» What the exercise asks
Could you rewrite the rows below with each "bottles" changed to "jars" and everything else left as it is, leaving the pictures out?

» Recorded data
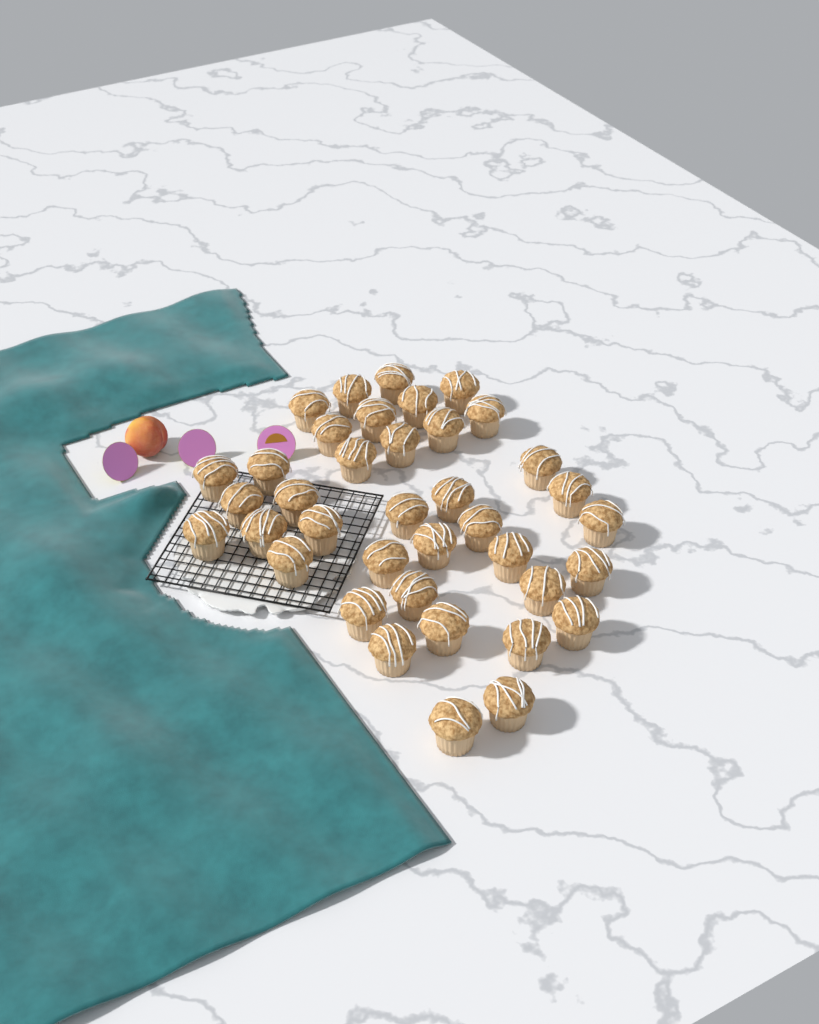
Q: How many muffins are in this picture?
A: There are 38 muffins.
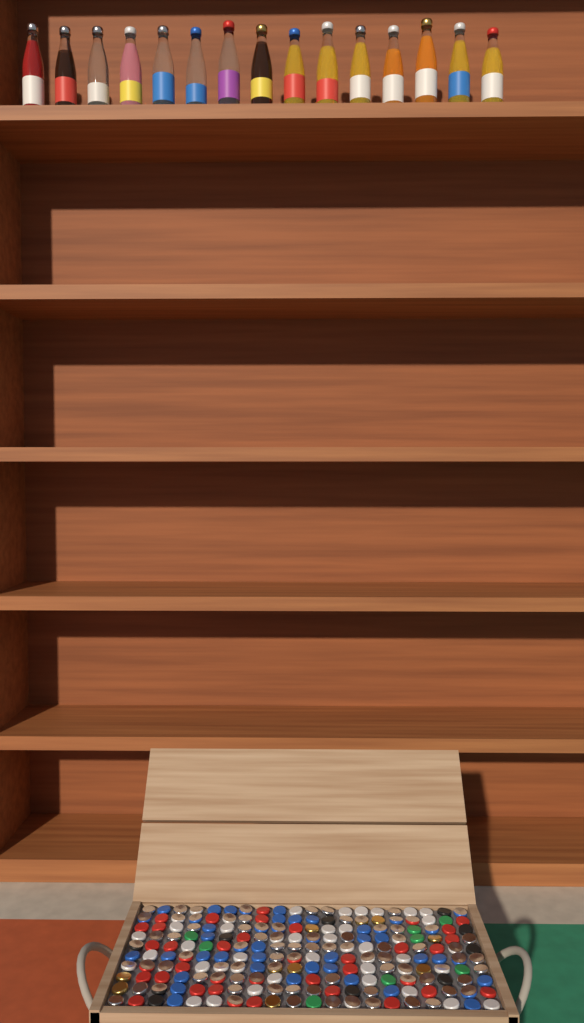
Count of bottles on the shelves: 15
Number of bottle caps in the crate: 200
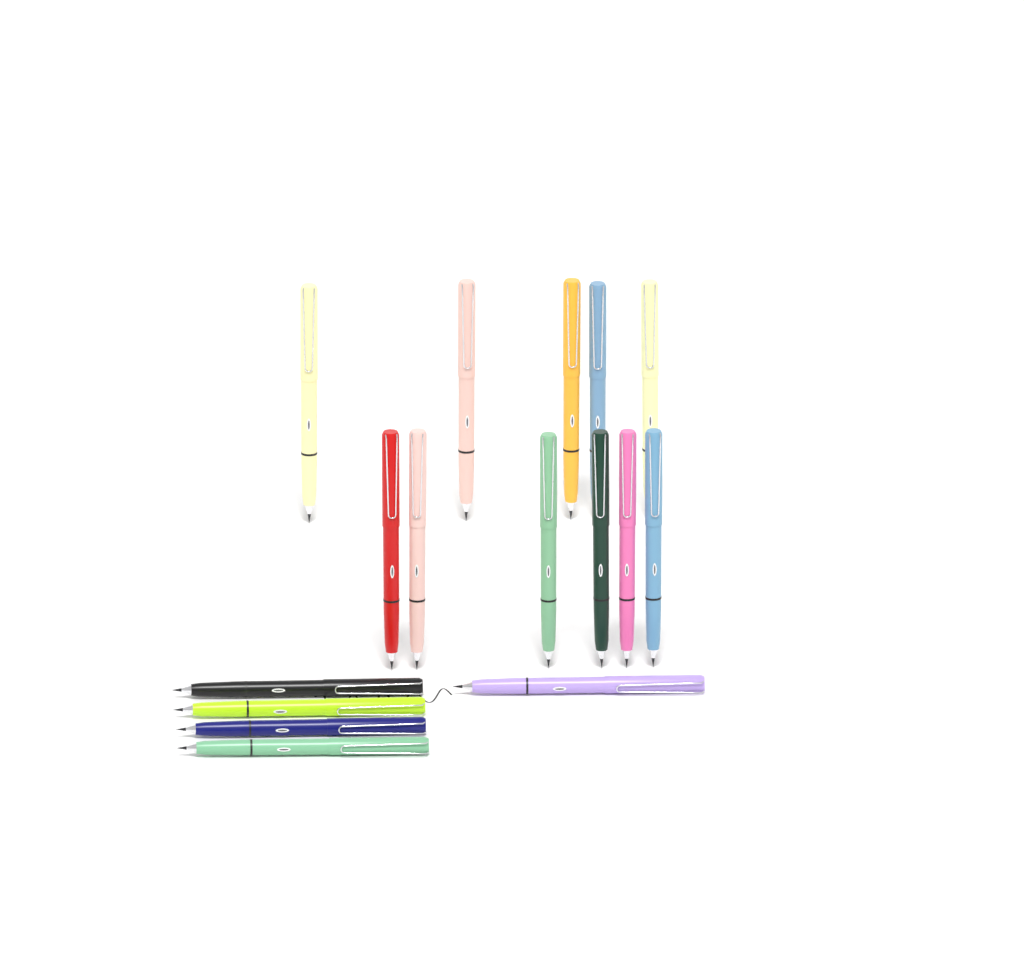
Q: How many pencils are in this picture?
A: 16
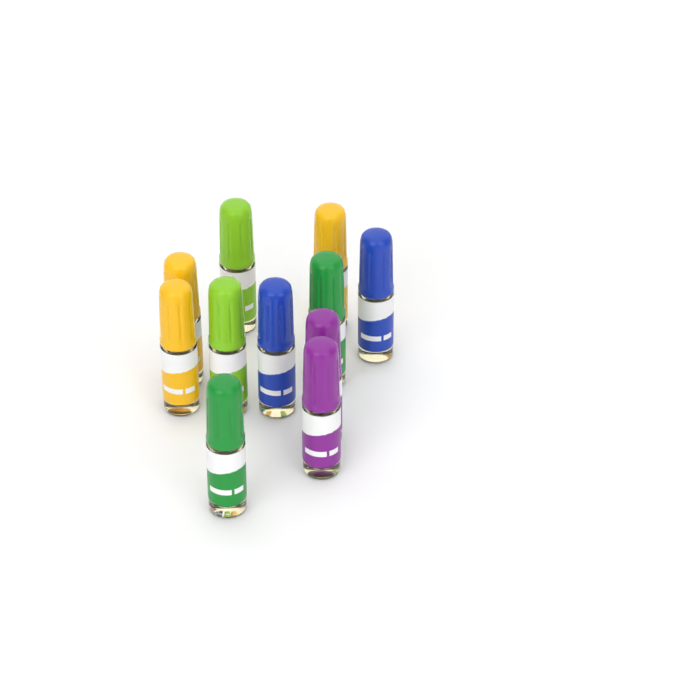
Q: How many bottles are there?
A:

» Solved exercise
Q: How many muffins are in this picture?
A: There are 38 muffins.
Count of jars on the shelves: 15
Number of bottle caps in the crate: 200
Q: How many pencils are in this picture?
A: 16
Q: How many jars are there?
A:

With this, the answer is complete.